As a Fellow of the American Institute of Architects and US/ ICOMOS, he is a recognized and well respected expert on architectural heritage conservation. After the earthquake at Assisi, Graham served on a panel of experts giving professional advice to the Italian government on mitigating the damage to the Basilica of St. Francis. He was a part of group of experts from ICCROM who gave professional advice to India on the conservation of the Taj Mahal. In private practice, projects of note included a Conservation Plan for the World Heritage Town of Lunenburg, Canada and an inventory of cultural properties belonging to the Catholic Church in the US.
In 1991, Graham was awarded a Senior Fulbright Professorship at the University of Ljubljana, which led to further Fulbright funding in order for him to establish the Consortium for Urban Conservation in the North Adriatic between Slovenia, ICCROM and the Catholic University. Students produced Heritage Conservation Plans on historic sites in Slovenia and the Balkans.

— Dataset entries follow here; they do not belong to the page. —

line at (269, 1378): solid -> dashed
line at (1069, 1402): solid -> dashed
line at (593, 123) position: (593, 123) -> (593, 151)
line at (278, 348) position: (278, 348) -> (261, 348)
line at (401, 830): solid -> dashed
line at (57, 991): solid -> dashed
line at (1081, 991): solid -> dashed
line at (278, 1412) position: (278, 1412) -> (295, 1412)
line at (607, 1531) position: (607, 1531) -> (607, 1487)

In 2003, Graham became director of the historic preservation program at the University of Florida. As the Beinecke-Reeves Distinguished Professor, he worked to add historic preservation to the Master’s and Doctorate programs and established the Center for World Heritage Stewardship. At the request of the UNESCO World Heritage Center, he organized and selected speakers from Canada and the US to participate in a symposium on Mid-Century Modern Architecture in North America held in Miami. Professor Graham served on the Advisory Board of the National Park Service’s National Center for Preservation Technology and Training, serving as Chairman and became active on the board of the Florida Trust for Historic Preservation which awarded him The Carl Weinhardt Lifetime Achievement award in 2011 and named a preservation education award for him in 2014. In 2013, he received the James Marston Fitch Preservation Education Lifetime Achievement Award from the National Council for Preservation Education (NCPE).